BOLZANO. “Ora sappiamo. Ora non possiamo più fare finta di nulla. Milioni di alberi uccisi, i boschi che non ci sono più. Adesso possiamo avere una voce, usiamola”. Reinhold Messner guarda a quello che resta dei suoi alberi dopo il finimondo. "E' stato il vento da sud - dice sommessamente - un vento che non è mai arrivato fin qui, a Juval. Erano piante antiche, enormi. Pensavo durassero in eterno. E invece a quel vento non erano allenate...”. Dice “allenate” il grande scalatore. Che l'altra notte ha anche temuto che il tetto del suo castello venisse scoperchiato dalle raffiche. Vuol significare che è successo qualcosa di mai accaduto. A cui neppure la natura era preparata. Come tutti noi. E dunque? “Faccio un appello a Salvini. E anche a Di Maio. Loro sanno che non potranno attuare tutte le cose che hanno promesso. Ma una possono farla: unire tutti gli stati europei per una grande battaglia contro il cambiamento climatico. Iniziando dall'Italia.
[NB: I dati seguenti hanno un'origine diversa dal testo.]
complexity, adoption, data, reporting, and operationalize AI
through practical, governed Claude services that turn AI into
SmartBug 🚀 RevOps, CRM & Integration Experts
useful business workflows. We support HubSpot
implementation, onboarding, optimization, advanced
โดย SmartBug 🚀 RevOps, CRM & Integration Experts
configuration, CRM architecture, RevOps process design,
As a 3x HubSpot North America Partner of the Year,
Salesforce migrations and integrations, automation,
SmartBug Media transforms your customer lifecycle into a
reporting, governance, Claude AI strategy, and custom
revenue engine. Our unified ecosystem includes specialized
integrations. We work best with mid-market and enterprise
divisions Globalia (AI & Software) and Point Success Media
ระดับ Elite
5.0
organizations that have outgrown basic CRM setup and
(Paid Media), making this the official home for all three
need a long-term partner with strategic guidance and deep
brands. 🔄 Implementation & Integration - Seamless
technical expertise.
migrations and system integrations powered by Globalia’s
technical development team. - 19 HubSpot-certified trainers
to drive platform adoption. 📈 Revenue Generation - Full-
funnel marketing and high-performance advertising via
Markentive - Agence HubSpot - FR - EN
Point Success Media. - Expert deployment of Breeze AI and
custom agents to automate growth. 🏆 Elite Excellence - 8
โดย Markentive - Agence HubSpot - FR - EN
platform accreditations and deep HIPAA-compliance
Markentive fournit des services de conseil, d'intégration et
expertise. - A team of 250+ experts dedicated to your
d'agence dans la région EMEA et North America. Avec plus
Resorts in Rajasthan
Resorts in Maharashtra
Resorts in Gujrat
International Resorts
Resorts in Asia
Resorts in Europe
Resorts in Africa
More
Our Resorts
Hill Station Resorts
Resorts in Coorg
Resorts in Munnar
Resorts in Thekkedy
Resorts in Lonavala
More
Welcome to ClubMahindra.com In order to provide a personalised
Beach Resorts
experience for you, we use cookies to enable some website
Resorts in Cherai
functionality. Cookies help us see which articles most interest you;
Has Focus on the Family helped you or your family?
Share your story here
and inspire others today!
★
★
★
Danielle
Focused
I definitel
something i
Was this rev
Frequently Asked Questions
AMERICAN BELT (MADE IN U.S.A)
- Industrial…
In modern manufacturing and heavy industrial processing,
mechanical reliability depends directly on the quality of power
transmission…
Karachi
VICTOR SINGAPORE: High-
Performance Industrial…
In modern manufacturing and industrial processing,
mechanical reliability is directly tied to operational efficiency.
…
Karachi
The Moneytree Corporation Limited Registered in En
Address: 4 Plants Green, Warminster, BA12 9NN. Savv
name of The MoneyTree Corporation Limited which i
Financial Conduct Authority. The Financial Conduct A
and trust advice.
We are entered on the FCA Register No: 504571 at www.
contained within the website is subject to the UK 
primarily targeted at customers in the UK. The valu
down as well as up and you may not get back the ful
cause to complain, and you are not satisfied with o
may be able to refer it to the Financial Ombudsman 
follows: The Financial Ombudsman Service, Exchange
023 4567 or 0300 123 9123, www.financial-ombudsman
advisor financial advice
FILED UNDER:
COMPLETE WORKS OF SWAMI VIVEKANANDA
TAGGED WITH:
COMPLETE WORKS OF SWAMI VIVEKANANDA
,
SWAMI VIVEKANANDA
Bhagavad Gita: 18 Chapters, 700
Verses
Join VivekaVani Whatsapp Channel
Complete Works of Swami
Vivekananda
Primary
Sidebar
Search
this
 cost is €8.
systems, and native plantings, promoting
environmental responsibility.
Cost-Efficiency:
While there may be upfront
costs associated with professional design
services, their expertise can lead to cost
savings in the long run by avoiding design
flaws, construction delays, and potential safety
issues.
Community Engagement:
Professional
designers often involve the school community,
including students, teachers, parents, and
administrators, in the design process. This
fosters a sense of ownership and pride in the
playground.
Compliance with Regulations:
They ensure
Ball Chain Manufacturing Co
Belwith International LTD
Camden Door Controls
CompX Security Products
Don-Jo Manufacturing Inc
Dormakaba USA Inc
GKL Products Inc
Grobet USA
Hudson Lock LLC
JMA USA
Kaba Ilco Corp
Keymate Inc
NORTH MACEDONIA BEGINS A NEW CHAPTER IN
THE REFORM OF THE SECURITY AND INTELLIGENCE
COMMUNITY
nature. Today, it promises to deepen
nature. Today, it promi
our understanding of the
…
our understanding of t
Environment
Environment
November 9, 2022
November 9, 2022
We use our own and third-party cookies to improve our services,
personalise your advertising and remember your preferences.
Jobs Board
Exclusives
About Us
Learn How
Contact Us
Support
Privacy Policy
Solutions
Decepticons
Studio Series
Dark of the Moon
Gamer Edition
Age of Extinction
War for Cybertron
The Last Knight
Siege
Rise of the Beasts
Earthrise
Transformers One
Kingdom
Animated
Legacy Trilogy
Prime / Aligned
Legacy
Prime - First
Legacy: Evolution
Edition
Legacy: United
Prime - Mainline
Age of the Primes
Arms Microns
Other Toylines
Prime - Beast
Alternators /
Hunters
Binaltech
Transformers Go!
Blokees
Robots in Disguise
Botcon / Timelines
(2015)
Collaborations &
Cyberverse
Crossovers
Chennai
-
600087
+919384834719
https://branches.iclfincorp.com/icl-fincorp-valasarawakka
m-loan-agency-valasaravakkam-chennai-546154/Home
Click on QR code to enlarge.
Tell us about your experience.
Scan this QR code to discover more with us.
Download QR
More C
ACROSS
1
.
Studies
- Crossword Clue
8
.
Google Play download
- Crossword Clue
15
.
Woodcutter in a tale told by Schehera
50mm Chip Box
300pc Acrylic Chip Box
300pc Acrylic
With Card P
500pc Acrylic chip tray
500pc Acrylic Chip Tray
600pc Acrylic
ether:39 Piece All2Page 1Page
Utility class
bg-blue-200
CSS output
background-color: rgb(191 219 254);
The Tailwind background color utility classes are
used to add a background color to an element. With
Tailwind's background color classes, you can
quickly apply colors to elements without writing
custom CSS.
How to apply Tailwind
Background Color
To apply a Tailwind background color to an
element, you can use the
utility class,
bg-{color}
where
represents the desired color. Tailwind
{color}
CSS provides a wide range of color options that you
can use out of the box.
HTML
Ora o mai più. Questa deve essere la promessa da mantenere”.

Perchè dice "ora sappiamo"?

"Prima della tempesta potevamo anche illuderci che il cambiamento climatico fosse una questione lontana. Gli tsunami, le inondazioni. Tutto altrove. Ora non più. Abbiamo visto. C'è il nostro panorama che non sarà più quello di prima. I boschi del Latemar spariti, abbattuti. Finalmente, e lo dico con enorme amarezza, abbiamo toccato con le nostre mani. Ma ho paura..."

Di che che cosa, Messner?

"Che la gente non cambi. Temo che tra due o tre giorni, magari con il sole e la neve , le persone dimentichino in fretta. Per questo è necessario che sia la politica a reagire. Che usi i suoi strumenti, anche di propaganda, per dire che non c'è più tempo".

Quanto ne resterebbe?

"Bisogna capirsi sui parametri. Ne resta pochissimo perchè quello che accade possa essere reversibile. Poi possiamo anche accettare che il nostro mondo non ci sia più. Che sia un'altra cosa. Ma non sappiamo cosa e che cosa ci faremmo noi in un mondo così. E se persino i grandi alberi non avevano ancora imparato a difendersi dai nuovi venti, pensi noi...".